E CARTOON MAY 23, 2023.jpg

It doesn’t take a scientist to know that we are living in challenging times brought forth by the change in our climate patterns and depleting finite resources. This is the reason why the terms “sustainability,” “renewables,” “circular economy” have gained prominence not only among forward-looking companies but also among decision makers in our government.

While the push for renewable energy is not new, recent years have witnessed a significant surge due to rising fossil fuel costs, partly due to geopolitical events, and especially with the escalating demand from industries and businesses that consume tremendous energy. The increasing demand, coupled with limited energy supply, is a formula for disaster.

With renewables, energy is derived from infinite resources given the right conditions, for example, such as sunlight, the flow of wind and water, etc. The United Nations (UN), in fact, is clear about this — that renewable energy can address the challenges of climate change, since fossil fuels, when burned to produce energy, can “release harmful greenhouse gas emissions, such as carbon dioxide.”

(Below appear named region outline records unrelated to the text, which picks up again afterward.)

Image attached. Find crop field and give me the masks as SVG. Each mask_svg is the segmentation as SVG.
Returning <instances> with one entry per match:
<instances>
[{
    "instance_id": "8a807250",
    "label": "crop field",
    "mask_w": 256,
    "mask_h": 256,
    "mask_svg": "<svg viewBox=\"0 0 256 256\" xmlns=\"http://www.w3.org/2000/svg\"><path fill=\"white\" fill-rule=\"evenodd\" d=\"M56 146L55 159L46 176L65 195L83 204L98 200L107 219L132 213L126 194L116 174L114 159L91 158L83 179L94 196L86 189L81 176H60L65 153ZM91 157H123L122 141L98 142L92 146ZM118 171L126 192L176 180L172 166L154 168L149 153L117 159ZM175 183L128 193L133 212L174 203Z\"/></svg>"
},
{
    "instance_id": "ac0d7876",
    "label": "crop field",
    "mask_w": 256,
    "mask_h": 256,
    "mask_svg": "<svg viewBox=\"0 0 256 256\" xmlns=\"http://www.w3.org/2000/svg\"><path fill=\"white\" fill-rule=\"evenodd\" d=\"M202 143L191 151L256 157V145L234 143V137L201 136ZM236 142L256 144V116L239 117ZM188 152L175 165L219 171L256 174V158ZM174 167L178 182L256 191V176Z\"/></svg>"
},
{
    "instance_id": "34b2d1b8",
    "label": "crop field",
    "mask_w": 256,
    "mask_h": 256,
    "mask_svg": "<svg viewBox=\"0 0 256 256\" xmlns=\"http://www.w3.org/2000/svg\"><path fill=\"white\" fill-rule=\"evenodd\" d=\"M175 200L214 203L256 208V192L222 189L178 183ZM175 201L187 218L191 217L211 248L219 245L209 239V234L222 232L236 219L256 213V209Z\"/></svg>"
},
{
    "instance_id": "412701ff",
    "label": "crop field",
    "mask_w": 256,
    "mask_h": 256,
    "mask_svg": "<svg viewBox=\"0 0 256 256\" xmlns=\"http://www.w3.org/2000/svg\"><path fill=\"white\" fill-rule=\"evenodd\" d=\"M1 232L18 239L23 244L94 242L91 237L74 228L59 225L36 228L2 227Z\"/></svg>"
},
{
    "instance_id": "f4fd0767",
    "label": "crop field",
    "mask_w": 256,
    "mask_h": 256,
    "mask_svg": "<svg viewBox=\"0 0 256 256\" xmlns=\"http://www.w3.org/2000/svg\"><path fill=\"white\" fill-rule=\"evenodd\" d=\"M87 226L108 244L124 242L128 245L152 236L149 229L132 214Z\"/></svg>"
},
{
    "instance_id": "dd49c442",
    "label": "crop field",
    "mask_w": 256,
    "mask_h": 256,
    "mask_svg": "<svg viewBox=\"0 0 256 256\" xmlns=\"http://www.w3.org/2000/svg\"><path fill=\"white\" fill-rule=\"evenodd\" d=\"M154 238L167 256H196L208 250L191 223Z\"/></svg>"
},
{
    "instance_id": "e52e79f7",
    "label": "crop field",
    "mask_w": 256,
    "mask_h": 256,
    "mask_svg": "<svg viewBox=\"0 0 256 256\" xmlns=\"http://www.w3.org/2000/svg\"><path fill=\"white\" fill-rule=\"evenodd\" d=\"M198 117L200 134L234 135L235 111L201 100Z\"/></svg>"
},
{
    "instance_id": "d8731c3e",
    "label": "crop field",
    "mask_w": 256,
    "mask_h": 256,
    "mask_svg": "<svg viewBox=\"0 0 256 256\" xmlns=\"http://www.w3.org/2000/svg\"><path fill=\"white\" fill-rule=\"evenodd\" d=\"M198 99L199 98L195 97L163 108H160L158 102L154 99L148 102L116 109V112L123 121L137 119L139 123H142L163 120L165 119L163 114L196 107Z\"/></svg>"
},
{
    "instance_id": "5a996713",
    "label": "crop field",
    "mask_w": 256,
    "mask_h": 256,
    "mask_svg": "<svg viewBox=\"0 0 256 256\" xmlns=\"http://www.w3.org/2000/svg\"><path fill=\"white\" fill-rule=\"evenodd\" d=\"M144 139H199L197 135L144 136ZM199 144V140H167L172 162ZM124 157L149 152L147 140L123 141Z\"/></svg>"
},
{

For the UN, it defined renewable energy as “energy derived from natural sources that are replenished at a higher rate than they are consumed,” and its sources are “plentiful and all around us.” Additionally, renewables are now “cheaper in most countries” and can “generate three times more jobs than fossil fuels.”

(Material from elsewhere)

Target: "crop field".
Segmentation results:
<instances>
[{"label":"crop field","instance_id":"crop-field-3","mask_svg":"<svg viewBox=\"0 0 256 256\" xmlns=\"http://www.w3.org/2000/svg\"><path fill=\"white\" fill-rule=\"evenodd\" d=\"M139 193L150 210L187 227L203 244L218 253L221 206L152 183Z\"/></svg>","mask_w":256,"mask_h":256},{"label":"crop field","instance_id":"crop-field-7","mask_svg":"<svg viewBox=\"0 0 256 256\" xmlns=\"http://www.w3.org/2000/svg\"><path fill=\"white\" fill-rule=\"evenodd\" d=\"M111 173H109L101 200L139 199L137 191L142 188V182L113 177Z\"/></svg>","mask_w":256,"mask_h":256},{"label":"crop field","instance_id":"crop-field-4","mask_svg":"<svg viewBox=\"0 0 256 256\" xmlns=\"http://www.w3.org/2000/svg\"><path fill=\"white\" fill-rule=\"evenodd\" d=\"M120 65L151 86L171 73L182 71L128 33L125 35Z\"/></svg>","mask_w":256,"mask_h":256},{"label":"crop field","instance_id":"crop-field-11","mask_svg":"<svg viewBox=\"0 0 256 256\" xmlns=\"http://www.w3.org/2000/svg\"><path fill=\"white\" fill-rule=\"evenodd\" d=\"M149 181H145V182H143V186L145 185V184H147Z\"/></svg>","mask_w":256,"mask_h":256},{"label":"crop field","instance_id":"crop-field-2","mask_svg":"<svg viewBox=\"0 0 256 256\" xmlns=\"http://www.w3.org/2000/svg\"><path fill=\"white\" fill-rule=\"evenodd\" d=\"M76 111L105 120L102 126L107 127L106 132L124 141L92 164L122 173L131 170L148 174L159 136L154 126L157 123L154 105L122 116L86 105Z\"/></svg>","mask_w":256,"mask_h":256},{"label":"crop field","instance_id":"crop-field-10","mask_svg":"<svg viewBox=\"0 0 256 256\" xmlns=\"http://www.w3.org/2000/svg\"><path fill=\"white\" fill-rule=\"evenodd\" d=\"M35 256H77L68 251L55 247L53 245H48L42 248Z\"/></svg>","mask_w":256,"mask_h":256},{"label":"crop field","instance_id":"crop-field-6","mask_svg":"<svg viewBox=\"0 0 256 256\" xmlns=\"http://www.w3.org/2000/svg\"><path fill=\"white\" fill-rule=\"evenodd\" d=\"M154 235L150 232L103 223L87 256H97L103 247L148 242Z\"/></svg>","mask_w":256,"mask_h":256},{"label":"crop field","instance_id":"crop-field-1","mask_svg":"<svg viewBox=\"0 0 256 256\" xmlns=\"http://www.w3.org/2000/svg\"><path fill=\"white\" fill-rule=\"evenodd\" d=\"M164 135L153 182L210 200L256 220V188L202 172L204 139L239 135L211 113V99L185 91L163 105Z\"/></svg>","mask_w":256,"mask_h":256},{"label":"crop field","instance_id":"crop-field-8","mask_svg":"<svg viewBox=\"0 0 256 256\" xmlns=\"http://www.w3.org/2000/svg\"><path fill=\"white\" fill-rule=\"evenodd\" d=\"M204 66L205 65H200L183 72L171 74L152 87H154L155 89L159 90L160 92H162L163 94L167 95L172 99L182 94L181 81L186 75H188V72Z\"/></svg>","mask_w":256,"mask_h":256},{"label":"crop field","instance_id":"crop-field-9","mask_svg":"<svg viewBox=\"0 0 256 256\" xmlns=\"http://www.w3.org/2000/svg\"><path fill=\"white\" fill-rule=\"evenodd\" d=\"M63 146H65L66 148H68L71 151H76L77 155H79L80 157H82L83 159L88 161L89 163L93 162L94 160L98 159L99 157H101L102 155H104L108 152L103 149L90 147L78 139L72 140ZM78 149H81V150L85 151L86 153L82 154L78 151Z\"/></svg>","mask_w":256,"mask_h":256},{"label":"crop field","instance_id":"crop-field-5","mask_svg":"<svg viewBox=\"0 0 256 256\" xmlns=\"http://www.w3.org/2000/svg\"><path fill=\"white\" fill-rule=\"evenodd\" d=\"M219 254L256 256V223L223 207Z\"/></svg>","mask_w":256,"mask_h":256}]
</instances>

The push for renewables in our country is not falling on deaf ears as the Philippines’ top CEO — our President — has acknowledged the need for renewable energy. This he reiterated when he attended the presentation of a 160-megawatt wind farm in Pagudpud, Ilocos Norte.

“I am here because it is important to highlight the importance of our shift from fossil fuels to renewables. This is very important and a large part of that shift that we are trying to implement in our energy mix,” said the President, noting that Ilocos Norte is “blessed” to have windmills that generate electricity to the residents. In a statement, the Pagudpud wind farm claimed that it could “help power 123,865 homes” and avoid “approximately 344,600 metric tons of carbon emissions.”

It should be noted that the President, during his time as Ilocos Norte governor, championed the establishment of the country’s first commercial wind farm in Bangui — also Southeast Asia’s first of its kind.
“Let us continue to keep the province as the pioneer for renewables. We are leading the way for the whole country,” the President said. “The time will hopefully come soon that we can say that (we have shifted) our energy mix in favor of renewables.”

According to the UN, the science is clear — “to avoid the worst impacts of climate change, emissions need to be reduced by almost half by 2030 and reach net-zero by 2050.”  To achieve this, the world needs to end its reliance on fossil fuels and invest in alternative sources of energy that are “clean, affordable, accessible, sustainable, and reliable.”

To illustrate the urgency of this shift, we have to recognize that the Philippines is one of the most climate-vulnerable countries in the world. We are exposed to the worst effects of the climate crisis, and if nothing will be done today to avert this, then expect heat to be mightier, for floods to be higher, and typhoons to be stronger.  We will not have this bleak future if we act decisively on renewables today.